- Directed by: Tanio Boccia
- Written by: Tanio Boccia; Gianni Mauro; Mario Moroni; John Davis Hart;
- Produced by: Diego Alchimede; Nino Misiano; Giorgio Morra; Giuliano Simonetti;
- Starring: Gianna Maria Canale; Rik Battaglia; Irène Tunc;
- Cinematography: Vincenzo Seratrice; Luciano Trasatti;
- Edited by: Mario Sansoni
- Music by: Giovanni Fassino
- Production companies: Tabos Film; Produzioni Europee Associati (PEA);
- Distributed by: Variety Distribution
- Release date: 21 October 1960;
- Running time: 102 minutes
- Country: Italy
- Language: Italian

= The Conqueror of the Orient =

1960 film

The Conqueror of the Orient (Il conquistatore dell'Oriente) is a 1960 Italian adventure film directed by Tanio Boccia and starring Gianna Maria Canale, Rik Battaglia and Irène Tunc. It is set several centuries ago in the Middle East, part of a group of Arabian Nights-inspired films made in Italy during the era. It was shot at the De Laurentiis Studios in Rome.

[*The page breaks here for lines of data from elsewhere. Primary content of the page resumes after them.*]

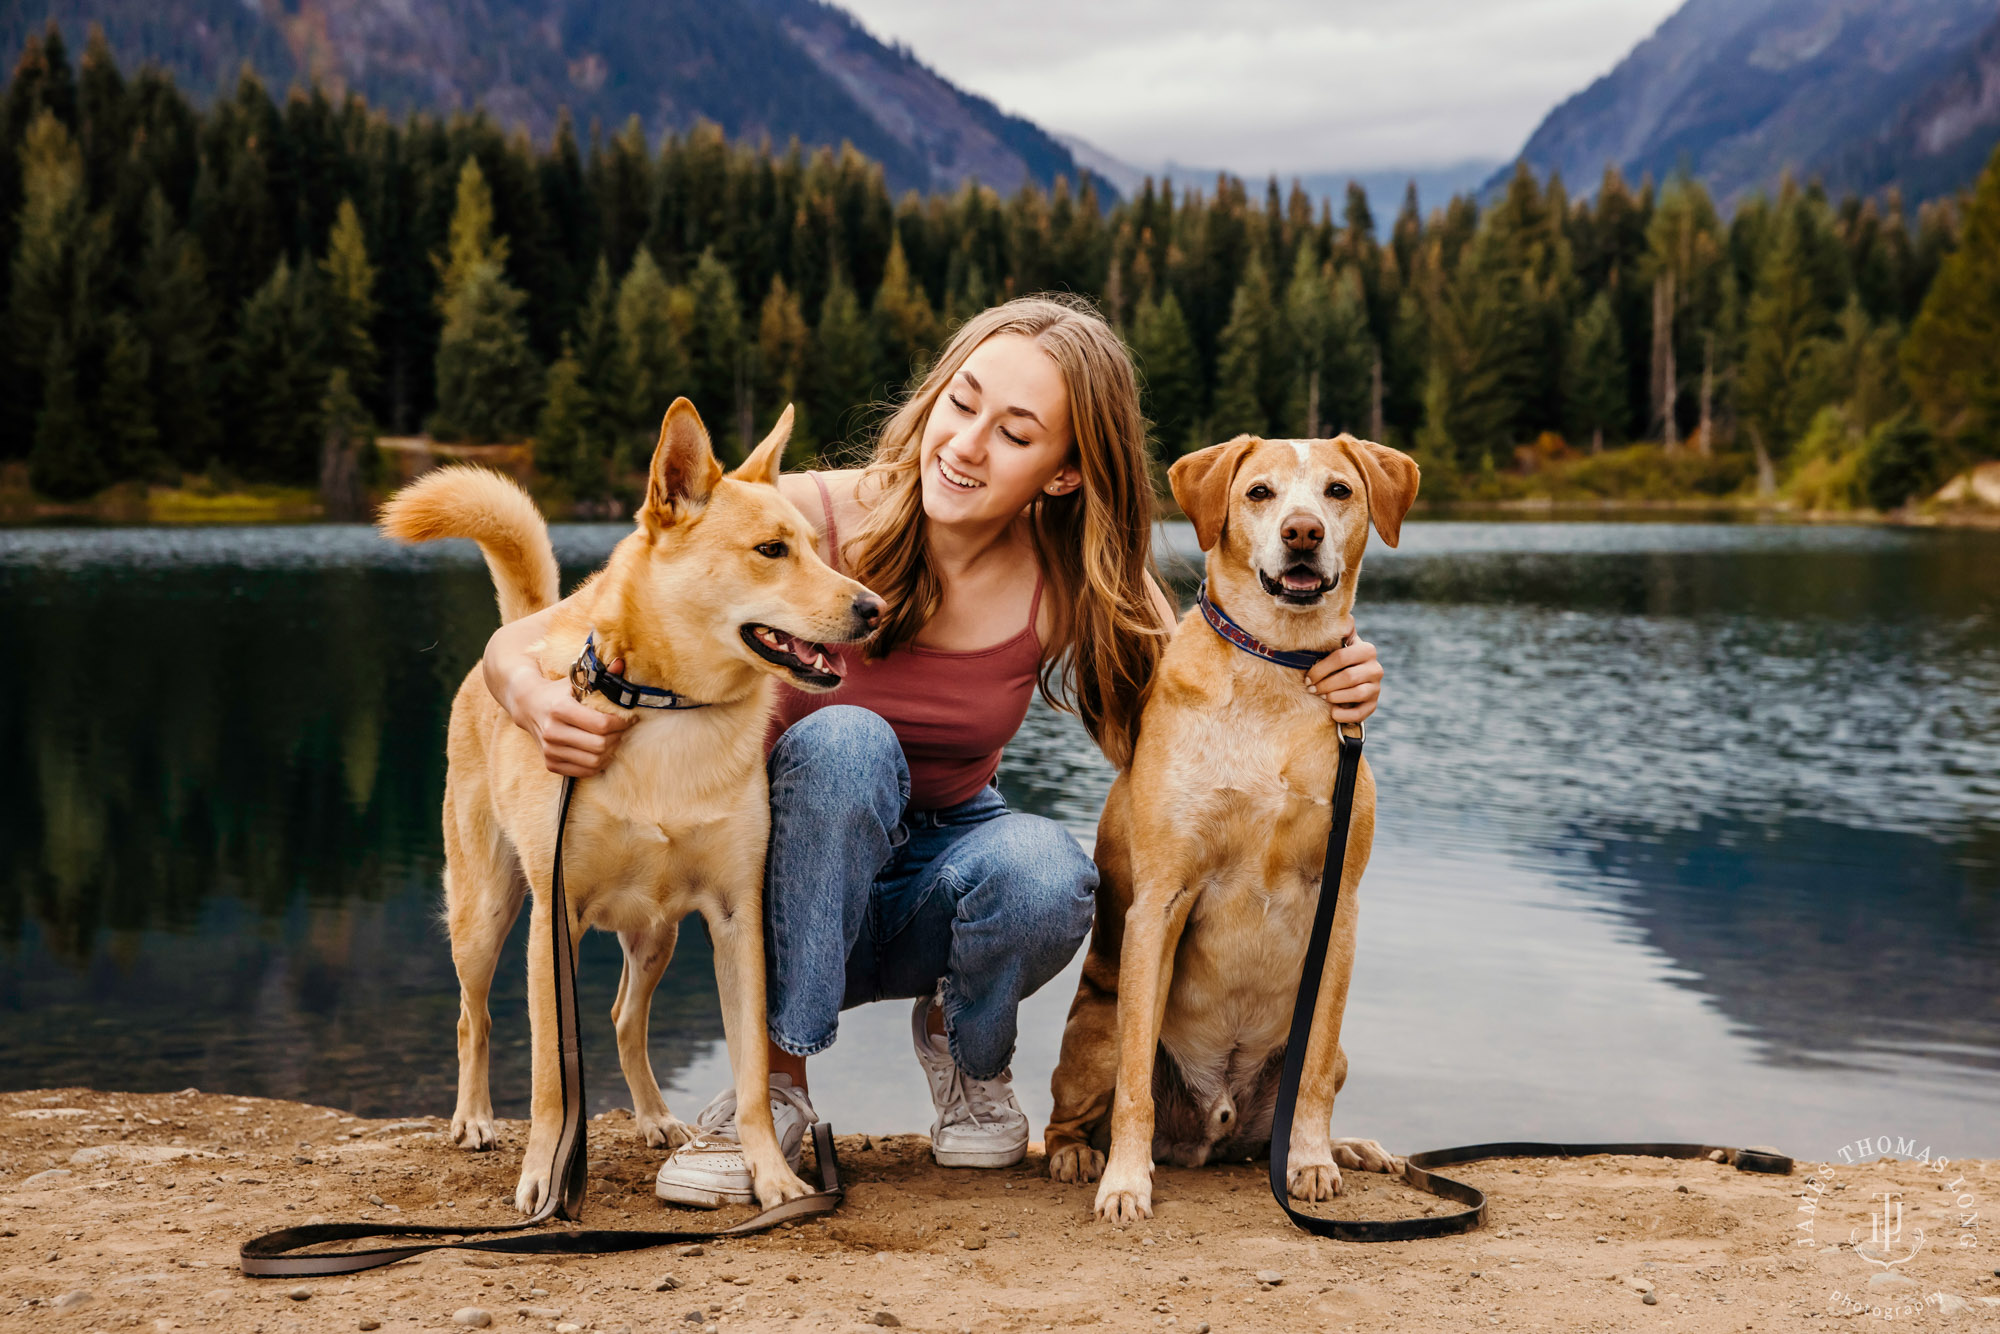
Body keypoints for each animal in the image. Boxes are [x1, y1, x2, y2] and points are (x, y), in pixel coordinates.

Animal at [378, 402, 880, 1216]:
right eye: (770, 550)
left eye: (812, 543)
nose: (875, 608)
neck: (672, 709)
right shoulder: (554, 923)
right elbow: (551, 1080)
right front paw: (546, 1177)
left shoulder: (737, 918)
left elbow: (750, 1075)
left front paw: (772, 1177)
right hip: (486, 915)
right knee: (471, 1017)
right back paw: (475, 1118)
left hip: (656, 936)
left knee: (622, 1019)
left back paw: (653, 1118)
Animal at [1048, 434, 1424, 1224]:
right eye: (1259, 493)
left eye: (1339, 490)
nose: (1302, 533)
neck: (1276, 667)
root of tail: (1215, 1127)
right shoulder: (1160, 901)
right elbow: (1134, 1089)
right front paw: (1124, 1183)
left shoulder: (1339, 904)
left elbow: (1311, 1075)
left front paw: (1311, 1160)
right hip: (1097, 1029)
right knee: (1076, 1112)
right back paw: (1078, 1156)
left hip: (1329, 1054)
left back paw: (1350, 1148)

The plot centres around a lowly fisherman saving a princess from the kingdom's oppressive rulers, then discovering that he is the true heir to the throne.

==Cast==
- Gianna Maria Canale as Dinazar / Zobeida
- Rik Battaglia as Nadir
- Irène Tunc as Fatima
- Edda Ferronao as Fatima' Maid #1
- Attilio Torelli as Leader of the Red Robes Tribe
- Riccardo Ferri as Leader of the White Robes Tribe
- Myriam Cordella as Fatima' Maid #2
- Aldo Pini as Chief of Prison Guards
- Renato Montalbano
- Paul Muller as Sultan Dakar
- Tatiana Farnese as Katiscia
- Franco Balducci as Nureddin, Nadir's Companion
- Giulio Donnini as Rato - the Chancellor
- Fosco Giachetti as Omar, Nadir's Father

== Bibliography ==
- Howard Hughes. Cinema Italiano: The Complete Guide from Classics to Cult. I.B.Tauris, 2011.